Perhaps the most exciting thing for me is that REN has spearheaded the Zero Waste Pledge. A pledge that sees competitor brands coming together, using the hashtag #WeAreAllies to share a commitment to only produce planet-friendly packaging by 2025. That means packaging designed to be fully recyclable, containing recycled materials or to be reusable. This is very much in the spirit of Conscious Beauty Union’s philosophy and shines a light on the undeniable benefits of collaboration for any genuinely sustainable solution.
Risks + Opportunities
With the Ocean’s potential for being a ripe commodity for the beauty industry, particularly as demand for ‘clean’, natural and organic products grows, there is a real risk of exploitation, impacting Ocean communities livelihoods and biodiversity and climate change. With 7 million species (that we know of) inhabiting the seas, compared to just 1 million that roam the lands, you can see how human nature and capitalism could see the oceans as lucrative opportunities.
Sunscreen – an essential beauty companion for all land-dwelling humans – is one of beauty’s most significant contentious topics because of the potential impact of certain UV filters on coral health. Another unregulated term like “Reef Safe” is used to market products that appease consumer eco-concerns, but all too often without proof. Coral reefs are vital ecosystems in protecting our Oceans and the climate, but the truth is there simply isn’t enough evidence to support either argument around certain natural or synthetic UV filters and their actual impact on these incredible creatures.
Did you know that coral is actually considered an animal? This is because, unlike plants, including marine plants, they cannot manufacture their own food.
At CBU, we tend to err on the side of caution when it comes to environmental issues that are this important, which is why we love Aethic’s offering.
Aethic Sôvée Triple Filter Eco-Compatible Sunscreen is proven 100% reef and marine safe and relies on three synthetic filters. Each one has been individually tested and also tested in combination to provide broad-spectrum protection to the skin while not harming marine ecosystems in any way. They come in three sun protection factors: 25, 40 and 50.
A bit like REN, they have gone above and beyond the marketing claims and are genuinely invested in protecting the Ocean through their Marine Positive certification. Aethic is also calling on other brands to prove their “reef safe” claims with their #ProveIt campaign. They use profits from selling their products to invest in research and marine protection through their Go Blue Too Foundation – a registered UK charity.

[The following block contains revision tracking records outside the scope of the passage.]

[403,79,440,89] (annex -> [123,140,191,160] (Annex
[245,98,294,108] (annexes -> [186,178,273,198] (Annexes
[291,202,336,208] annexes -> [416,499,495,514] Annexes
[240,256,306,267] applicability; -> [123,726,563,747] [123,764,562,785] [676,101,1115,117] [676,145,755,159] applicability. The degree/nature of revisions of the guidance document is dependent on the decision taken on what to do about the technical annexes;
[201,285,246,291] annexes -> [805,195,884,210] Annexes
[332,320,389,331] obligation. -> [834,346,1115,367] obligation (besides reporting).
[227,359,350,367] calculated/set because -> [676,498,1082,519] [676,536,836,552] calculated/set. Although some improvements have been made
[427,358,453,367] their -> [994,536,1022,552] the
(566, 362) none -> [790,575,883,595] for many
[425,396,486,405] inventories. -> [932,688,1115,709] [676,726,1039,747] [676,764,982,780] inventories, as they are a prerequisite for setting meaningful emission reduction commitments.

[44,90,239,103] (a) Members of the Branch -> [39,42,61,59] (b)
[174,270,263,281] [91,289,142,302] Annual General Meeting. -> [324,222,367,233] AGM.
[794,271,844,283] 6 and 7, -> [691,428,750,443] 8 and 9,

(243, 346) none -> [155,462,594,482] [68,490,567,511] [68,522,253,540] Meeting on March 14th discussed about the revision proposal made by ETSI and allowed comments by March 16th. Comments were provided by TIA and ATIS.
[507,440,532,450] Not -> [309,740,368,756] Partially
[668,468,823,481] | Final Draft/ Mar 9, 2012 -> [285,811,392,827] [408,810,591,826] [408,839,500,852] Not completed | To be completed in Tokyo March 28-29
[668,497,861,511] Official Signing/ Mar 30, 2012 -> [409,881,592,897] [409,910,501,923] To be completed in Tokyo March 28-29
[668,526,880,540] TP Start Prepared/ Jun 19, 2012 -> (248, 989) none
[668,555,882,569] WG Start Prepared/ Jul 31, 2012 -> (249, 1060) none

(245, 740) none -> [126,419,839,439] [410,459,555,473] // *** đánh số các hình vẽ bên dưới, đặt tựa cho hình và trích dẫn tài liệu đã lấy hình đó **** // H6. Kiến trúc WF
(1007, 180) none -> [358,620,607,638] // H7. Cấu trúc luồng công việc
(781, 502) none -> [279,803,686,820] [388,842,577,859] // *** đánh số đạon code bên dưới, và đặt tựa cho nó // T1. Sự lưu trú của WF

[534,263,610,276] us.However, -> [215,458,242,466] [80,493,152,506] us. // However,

Remember, conscious beauty (indeed our definition of it) puts the power back in your hands to make more informed, conscientious choices about the brands you’re willing to invest your hard-earned money in.
We must consider the entire lifecycle of the beauty products we use. Not just what they come packaged in or how they potentially affect human health, but also how they interact with the wider environment when they have washed off our bodies and down the drain, eventually lands up back in those awe-inspiring ocean’s support life and livelihoods.